In Palma, for example, they almost double those of the bubble, according to idealista data. Madrid, Málaga or San Sebastián do not double them, but they far exceed them. Bilbao or València are still below, but they are advancing determined to pass them by. Barcelona has had prices more or less stagnant for six years, but close to those levels.

And those who bought an overpriced apartment feel that it is a good time to redeem themselves and sell the home to recover the investment. Above all, it is considered by holders of very high mortgages to amortize the capital and get rid of a high debt that has weighed down their economy for more than a decade.

Even then there was no consensus: many experts assured that what we were experiencing was not a real estate bubble, dazzled by optimism. But it was.

Today the sector trusts that what is happening is not a real estate bubble.

Taking a look at the advertisements, many apartments are still overpriced, with prices based more on the sellers' expectations than on tangible facts, and at numbers that only those who pay in full can afford.

In fact, the European Commission, in its Alert Mechanism Report for 2024, confirms that housing in Spain is overvalued by approximately 20% and that real prices, discounting inflation, would fall this year.

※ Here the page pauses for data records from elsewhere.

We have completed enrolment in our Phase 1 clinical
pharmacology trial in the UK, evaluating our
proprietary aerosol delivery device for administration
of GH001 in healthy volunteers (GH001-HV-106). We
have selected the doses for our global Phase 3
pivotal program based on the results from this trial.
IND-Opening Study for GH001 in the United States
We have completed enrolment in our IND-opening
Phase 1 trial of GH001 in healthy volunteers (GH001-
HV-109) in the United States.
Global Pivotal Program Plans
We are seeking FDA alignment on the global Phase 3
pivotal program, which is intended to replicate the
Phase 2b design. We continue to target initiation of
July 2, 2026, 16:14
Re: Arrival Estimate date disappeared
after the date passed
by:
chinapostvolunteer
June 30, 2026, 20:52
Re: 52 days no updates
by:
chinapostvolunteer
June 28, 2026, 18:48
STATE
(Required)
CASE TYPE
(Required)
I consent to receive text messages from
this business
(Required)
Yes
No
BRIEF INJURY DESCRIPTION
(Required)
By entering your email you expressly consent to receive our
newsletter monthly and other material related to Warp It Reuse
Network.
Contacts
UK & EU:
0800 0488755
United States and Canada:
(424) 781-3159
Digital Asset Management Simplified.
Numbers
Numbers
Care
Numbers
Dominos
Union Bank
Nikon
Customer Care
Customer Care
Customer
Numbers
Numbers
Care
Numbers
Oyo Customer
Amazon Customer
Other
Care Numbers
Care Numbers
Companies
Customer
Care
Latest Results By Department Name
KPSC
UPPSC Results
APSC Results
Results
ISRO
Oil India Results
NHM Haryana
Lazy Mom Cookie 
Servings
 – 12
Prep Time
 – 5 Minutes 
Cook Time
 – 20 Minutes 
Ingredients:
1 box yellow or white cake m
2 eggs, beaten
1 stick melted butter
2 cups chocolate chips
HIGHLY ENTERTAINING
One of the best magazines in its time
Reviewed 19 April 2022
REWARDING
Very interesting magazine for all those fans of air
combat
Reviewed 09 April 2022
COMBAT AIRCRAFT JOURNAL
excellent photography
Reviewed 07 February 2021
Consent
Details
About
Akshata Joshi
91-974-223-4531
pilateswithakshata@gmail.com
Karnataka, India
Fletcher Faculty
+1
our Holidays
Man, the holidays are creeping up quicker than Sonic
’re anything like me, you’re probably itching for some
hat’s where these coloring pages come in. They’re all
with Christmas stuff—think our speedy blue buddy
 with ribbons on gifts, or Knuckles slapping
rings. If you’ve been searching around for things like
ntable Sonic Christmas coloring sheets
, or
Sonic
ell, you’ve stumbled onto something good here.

History always repeats itself, but it is no longer building beyond possibilities. The margin for speculation, although existing, is more limited. New buyers no longer purchase so much new construction, but rather second-hand housing. And then they reform it to their liking.

The market is getting smarter. Banking is more prudent and families are no longer over-indebted. If the economic effort has increased it is because salaries have not recovered at the same time as the price of apartments. And with the recession in demand, derived from the rise in interest rates, the opportunity opens up to, at least, stop further increases.